Euglypha bryophila Brown, 1911
Diagnosis: (Original description) The shell is very regular in form and subject to no marked variation. It is compressed and in broad view elongated oval, with rounded dome, and lateral margins gradually narrowing with even curvature to the borders of the mouth. In narrow view the dome is somewhat pointed and the lateral margins run in almost straight lines to the mouth. The outline is very even, and may compare with that of E. laevis, Perty. The mouth is almost circular and bordered by six plates, each having one blunt rounded central tooth, with a minute lateral tooth on each side, often very difficult to distinguish. The plates of the test are distinctly marked, are elliptical in shape, and arranged as in E. alveolata, but with some slight irregularity towards the mouth. The crown of the test carries a cluster of four or five long, sharp, curved spines, of a nature similar to those found in E. cristata, Leidy. The protoplasm is quite normal.
Dimensions: Brown (1911): Shell length 50 µm; width 23—25 µm; thickness 16—17 µm; aperture 9 µm; spines about 16 or more.
Habitat: Soil, mosses (hence the name), cosmopolitan. Originally described from “drier mosses of woods.
Distribution. Cosmopolitan. Originally described from districts as widely separated as Monsall Dale (Derbyshire), Port Patrick (Wigtownshire), Glen App (Ayrshire), and Kincardine O’Neil (Aberdeenshire) (Brown, 1911).

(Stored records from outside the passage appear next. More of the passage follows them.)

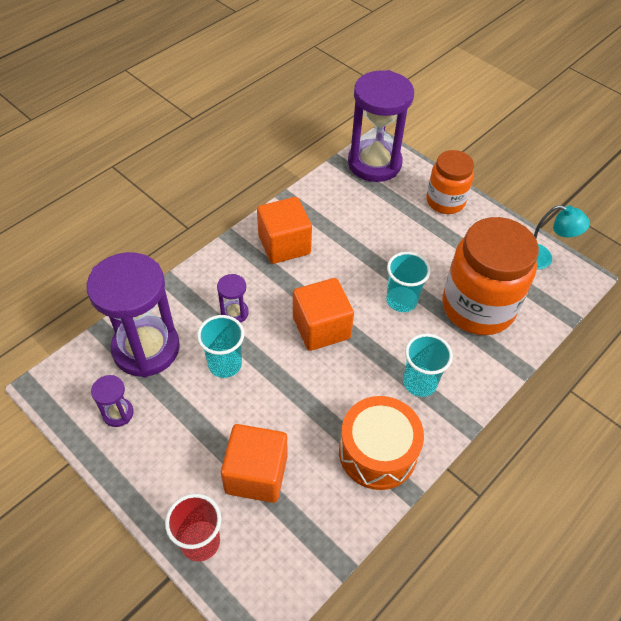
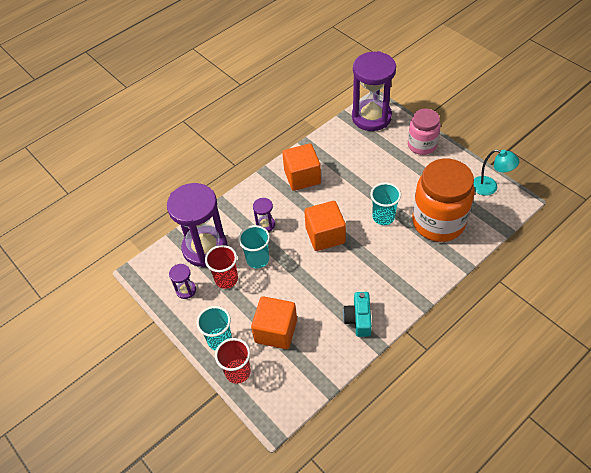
camera: 10 degrees right, 0 degrees up
orange drum [339,396,424,490] -> turquoise camera [343,292,372,337]
turquoise cup [403,334,453,397] -> turquoise cup moved to [196,306,232,351]
orange jar [426,150,474,214] -> pink jar [408,109,441,155]
none -> red cup [205,245,238,289]

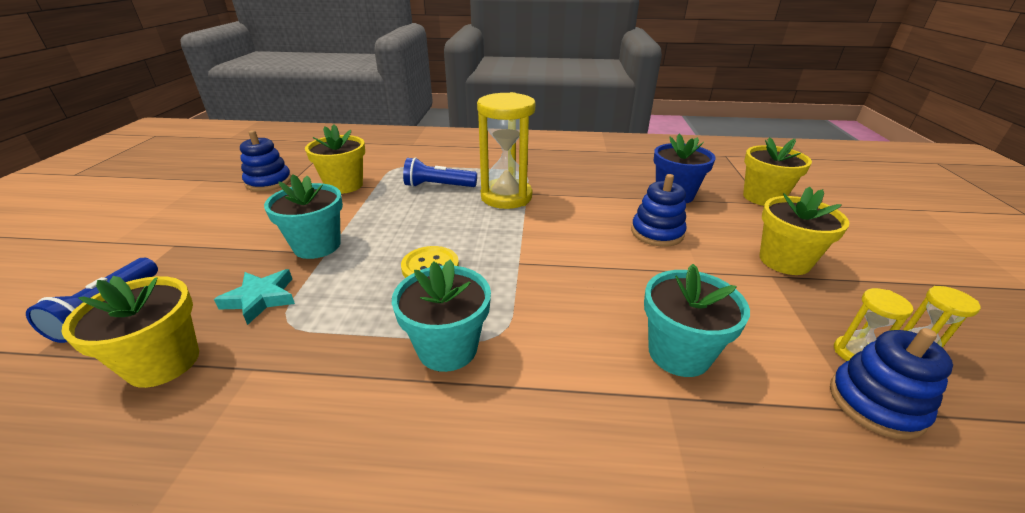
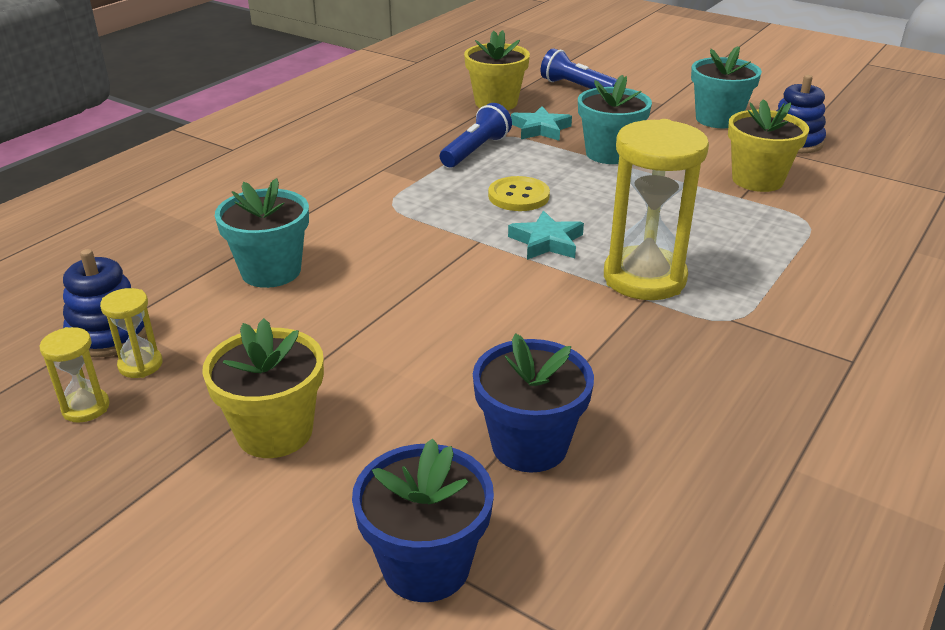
camera: 120 degrees right, 0 degrees up
turquoise flower pot [392,260,491,372] -> turquoise flower pot moved to [691,46,762,128]
blue flashlight [403,157,477,187] -> blue flashlight moved to [440,103,512,167]
blue stacking toy [631,174,687,247] -> none
yellow flower pot [743,137,812,206] -> blue flower pot [352,438,494,602]
none -> turquoise star [508,211,584,260]

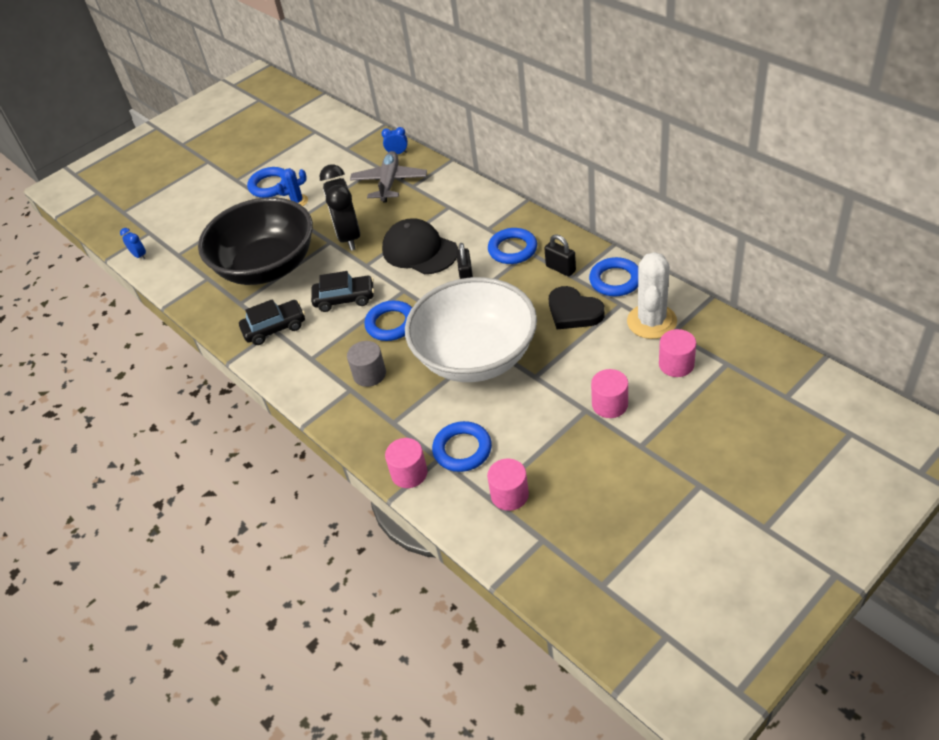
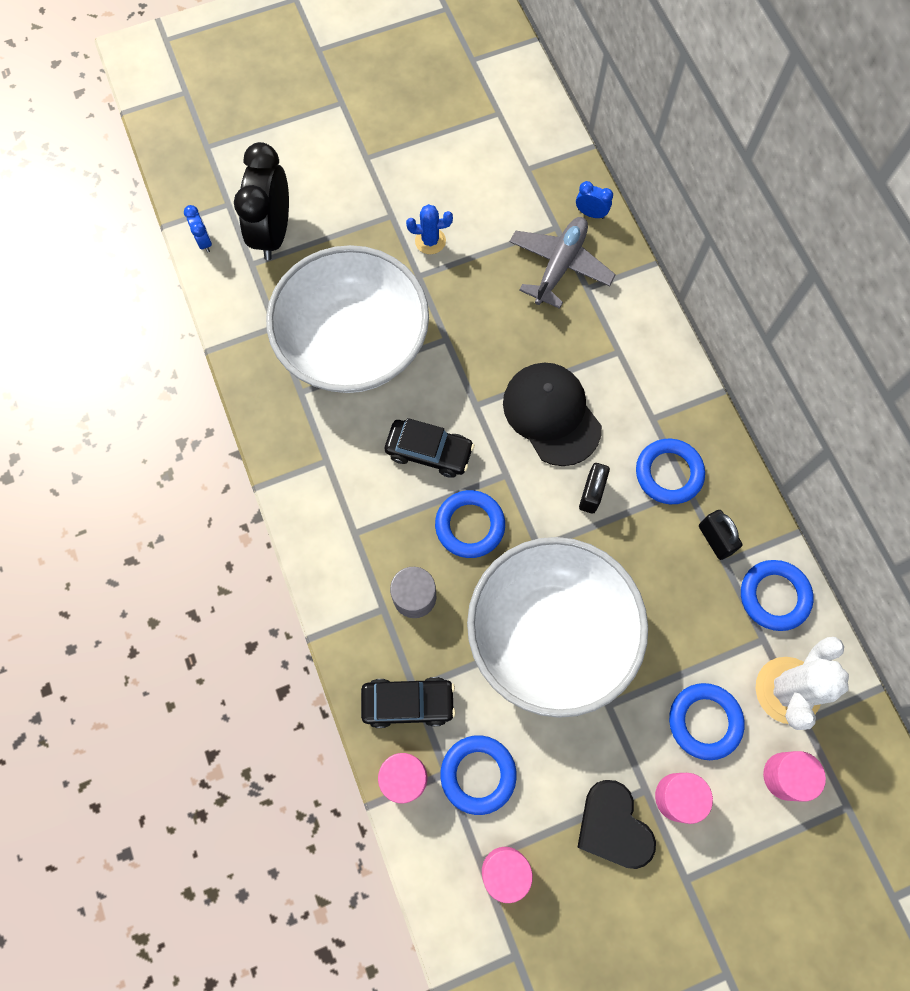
camera: 15 degrees right, 25 degrees up
black bowl [198,197,313,285] -> white bowl [266,245,429,393]
black car [239,299,305,345] -> black car moved to [361,677,456,728]
blue ring [247,167,286,198] -> blue ring moved to [669,683,745,760]
black clock [320,164,360,251] -> black clock moved to [234,142,289,260]
black heart [549,286,605,329] -> black heart moved to [577,780,656,869]

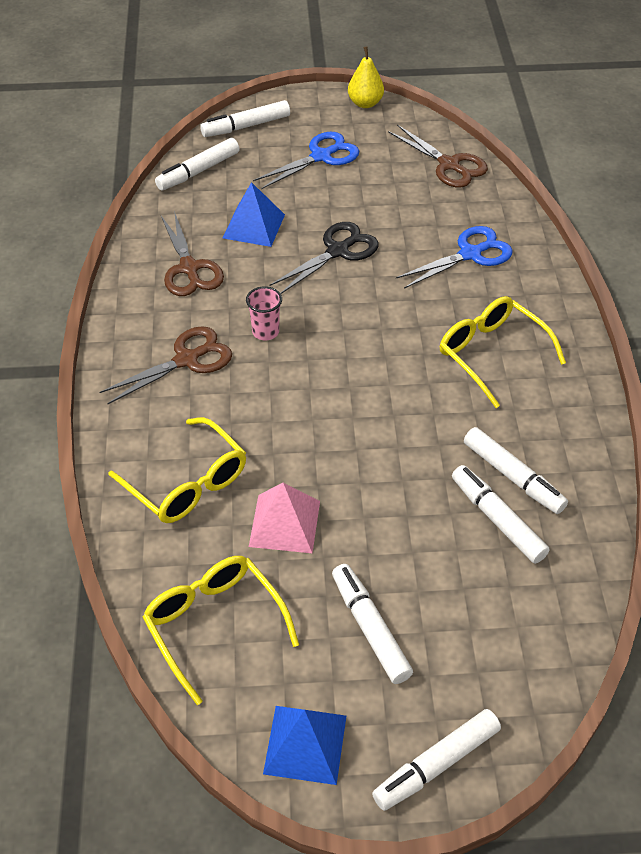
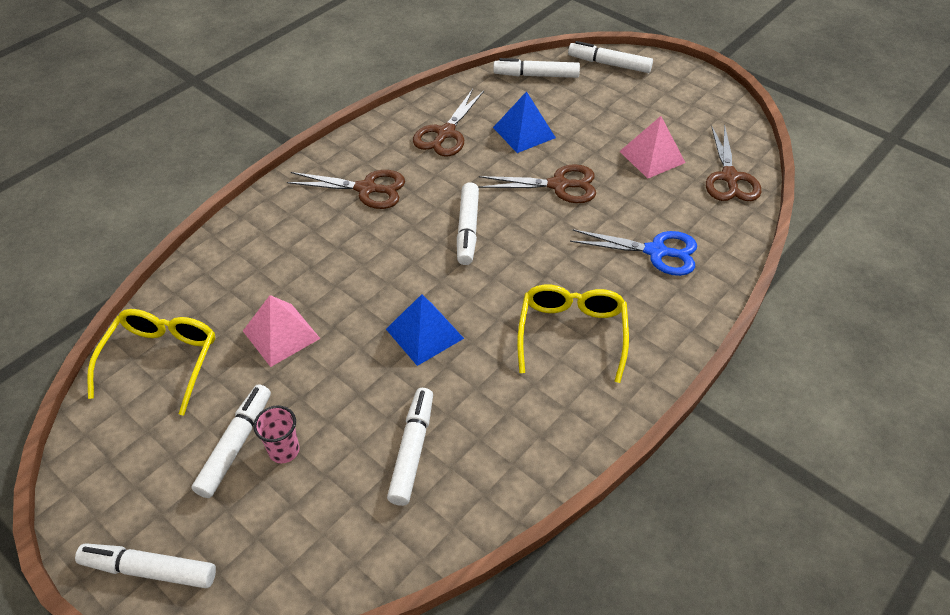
camera: 45 degrees right, 0 degrees up
yellow glasses [109,417,246,523] -> none
pink cup [246,286,282,340] -> pink cup moved to [253,405,299,463]
blue scissors [253,132,359,189] -> none
blue pyramid [263,706,346,785] -> blue pyramid moved to [386,294,464,366]
black scissors [269,222,378,294] -> brown scissors [478,164,596,203]
yellow pear [348,46,384,108] -> none
white marker [464,427,568,514] -> white marker moved to [457,182,479,265]
none -> pink pyramid [619,116,686,179]

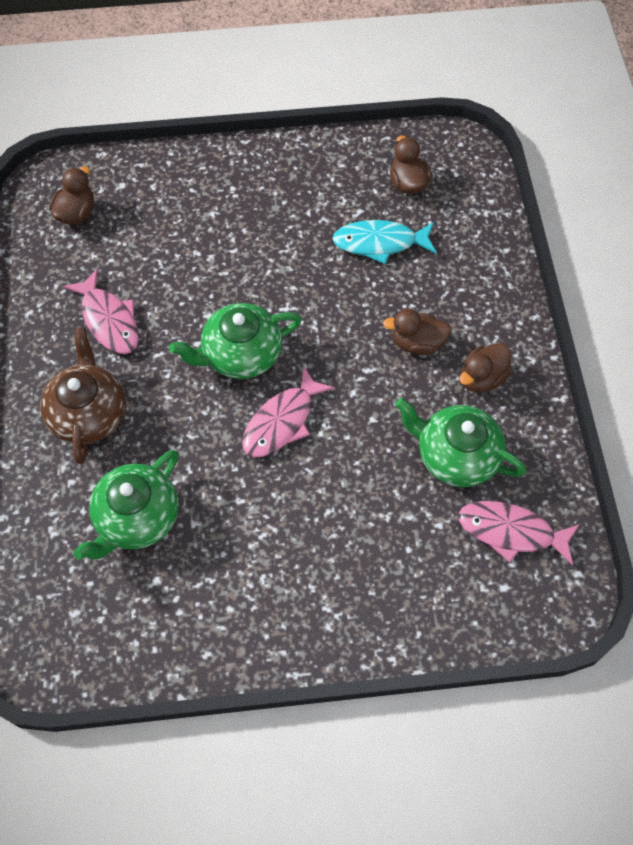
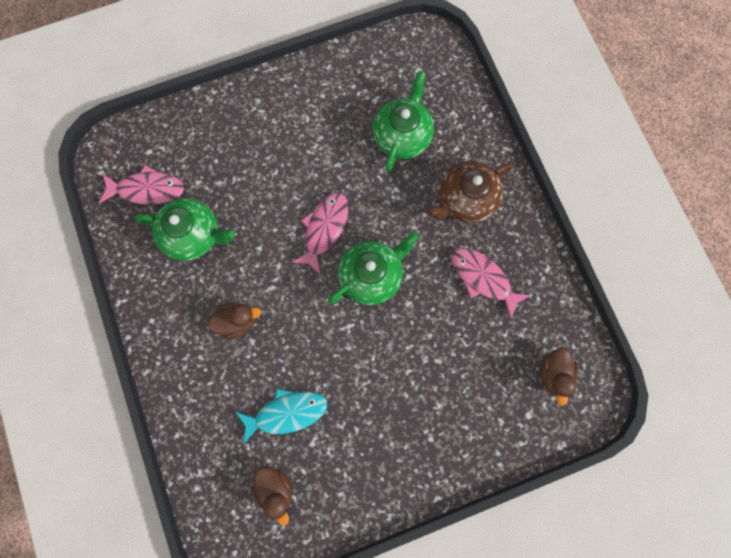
camera: 165 degrees right, 15 degrees up
brown teapot [40,327,126,464] -> brown teapot turned 75 degrees clockwise [427,161,513,223]
brown duck [459,343,511,393] -> none

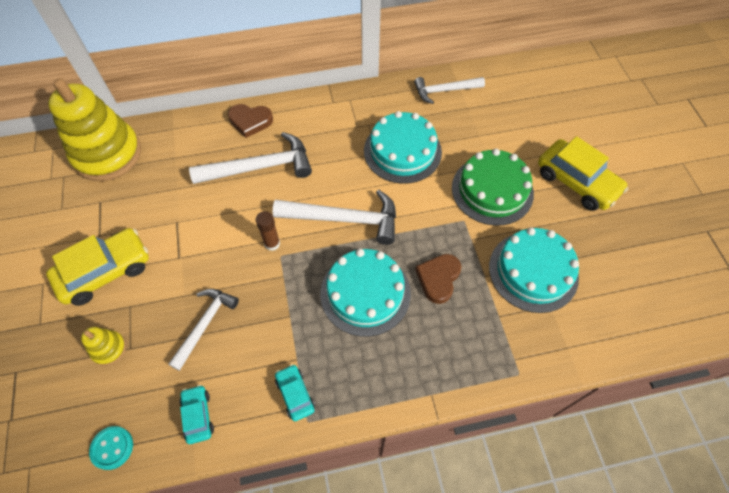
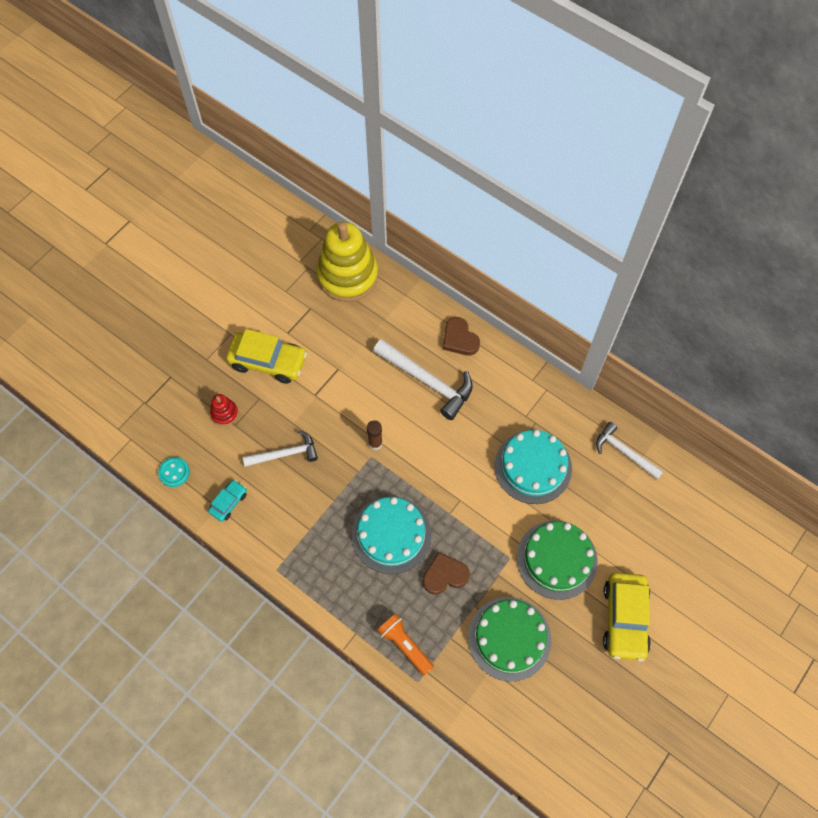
camera: 50 degrees right, 5 degrees up
yellow stacking toy [81,327,126,366] -> red stacking toy [210,394,238,426]
white hammer [273,190,396,245] -> none
turquoise car [275,364,315,421] -> none
turquoise cake [489,227,579,313] -> green cake [468,597,551,681]
none -> orange flashlight [377,614,434,676]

Remarks: Brown (1911): “I was at first inclined to regard this as a variety of E. cristata, Leidy, owing to the presence of the cluster of spines, but this is the only respect in which the two forms are similar. E. cristata is quite peculiar amongst Euglypha in being very slenderly built and having a distinctly tube-like uncompressed form, with a very characteristic arrangement and appearance of the plates of the test. In none of these characters does the present species resemble it. Further, it is very unlikely that a variety of a species normal to sphagnum, which occurs in dry moss, would be of more robust build. Dr. Penard, in ‘Mem. Soc. Phys. & Hist. Nat. Geneve,’ 1890, pl. 9. fig. 91 and 92, figures two individuals as broad forms of E. cristata which might be identified with E. bryophila, but he makes no reference to this form in his later works.”